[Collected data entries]
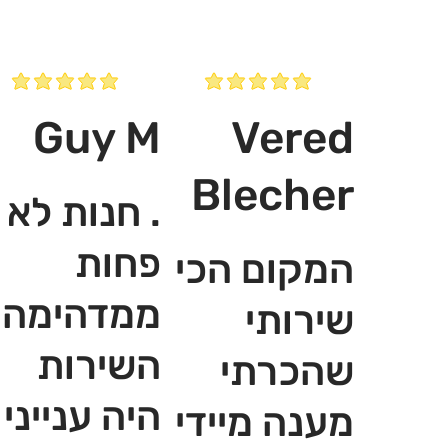
Guy M
Vered
Blecher
. חנות לא
פחות
המקום הכי
ממדהימה,
שירותי
השירות
שהכרתי
היה ענייני
מענה מיידי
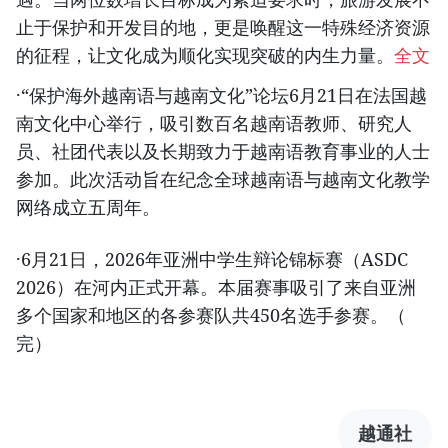
止于保护和开发目的地，更是唤醒这一特殊经济资源
的征程，让文化成为顺化实现突破的内生力量。
全文
·“保护海外越南语与越南文化”论坛6月21日在法国越
南文化中心举行，吸引数百名越南语教师、研究人
员、社团代表以及长期致力于越南语教育事业的人士
参加。此次活动旨在纪念全球越南语与越南文化教学
网络成立五周年。
·6月21日，2026年亚洲中学生辩论锦标赛（ASDC
2026）在河内正式开幕。本届赛事吸引了来自亚洲
多个国家和地区的各参赛队共450名选手参赛。（
完）
越通社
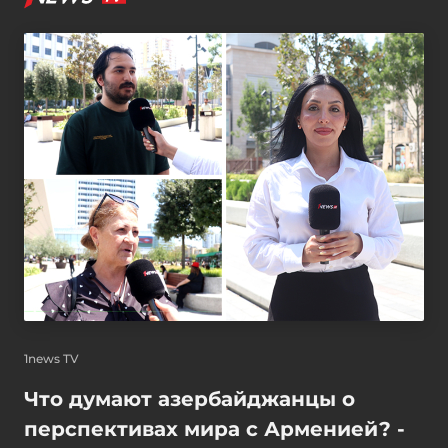
1news TV
Что думают азербайджанцы о
перспективах мира с Арменией? -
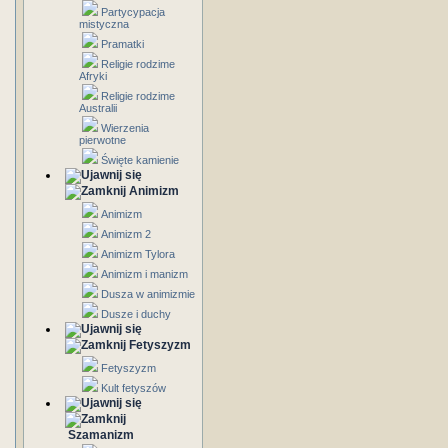
Partycypacja
mistyczna
Pramatki
Religie rodzime
Afryki
Religie rodzime
Australii
Wierzenia
pierwotne
Święte kamienie
Animizm
Animizm
Animizm 2
Animizm Tylora
Animizm i manizm
Dusza w animizmie
Dusze i duchy
Fetyszyzm
Fetyszyzm
Kult fetyszów
Szamanizm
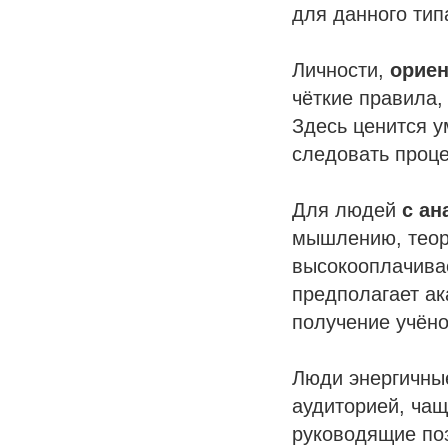
для данного тип
Личности,
орие
чёткие правила,
Здесь ценится у
следовать проце
Для людей
с ан
мышлению, теор
высокооплачивае
предполагает ак
получение учёно
Люди энергичны
аудиторией, чащ
руководящие поз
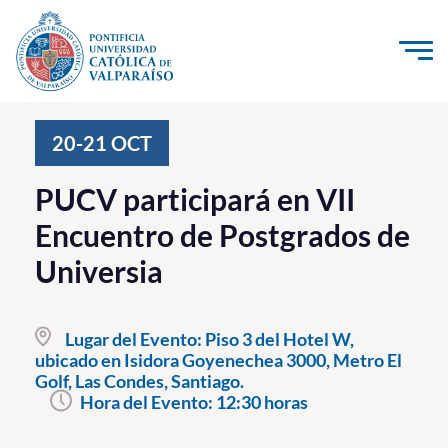
Click acá para ir directamente al contenido
La Universidad
20-21
OCT
Investigación, Creación e Innovación
PUCV participará en VII
PUCV Internacional
Encuentro de Postgrados de
Vinculación con el Medio
Universia
Admisión
Lugar del Evento:
Piso 3 del Hotel W,
Pregrado
ubicado en Isidora Goyenechea 3000, Metro El
Golf, Las Condes, Santiago.
Postgrado
Hora del Evento:
12:30 horas
Formación Continua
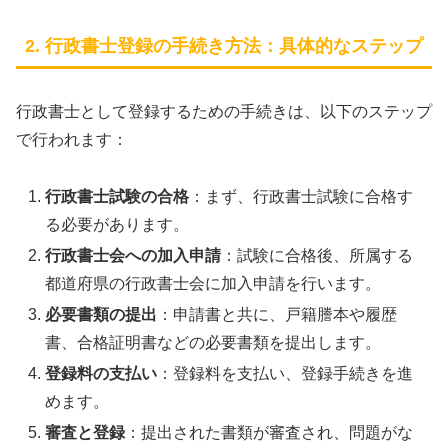
2. 行政書士登録の手続き方法：具体的なステップ
行政書士として登録するための手続きは、以下のステップ
で行われます：
行政書士試験の合格
：まず、行政書士試験に合格す
る必要があります。
行政書士会への加入申請
：試験に合格後、所属する
都道府県の行政書士会に加入申請を行います。
必要書類の提出
：申請書と共に、戸籍謄本や履歴
書、合格証明書などの必要書類を提出します。
登録料の支払い
：登録料を支払い、登録手続きを進
めます。
審査と登録
：提出された書類が審査され、問題がな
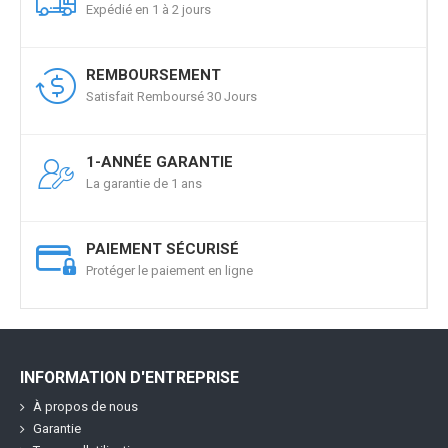
Expédié en 1 à 2 jours
REMBOURSEMENT
Satisfait Remboursé 30 Jours
1-ANNÉE GARANTIE
La garantie de 1 ans
PAIEMENT SÉCURISÉ
Protéger le paiement en ligne
INFORMATION D'ENTREPRISE
À propos de nous
Garantie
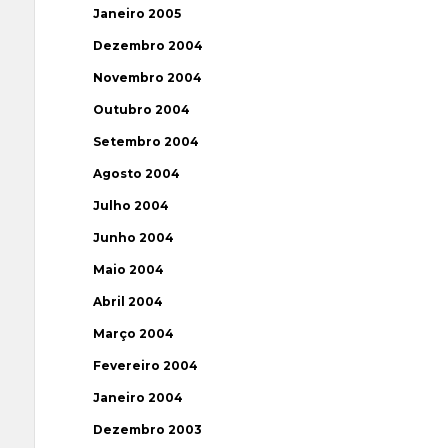
Janeiro 2005
Dezembro 2004
Novembro 2004
Outubro 2004
Setembro 2004
Agosto 2004
Julho 2004
Junho 2004
Maio 2004
Abril 2004
Março 2004
Fevereiro 2004
Janeiro 2004
Dezembro 2003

▸ **Exercise**
Wherever the word "PUCV" turns up in the records, copy out the line it is on.

▸ **Task answer**
PUCV participará en VII
PUCV Internacional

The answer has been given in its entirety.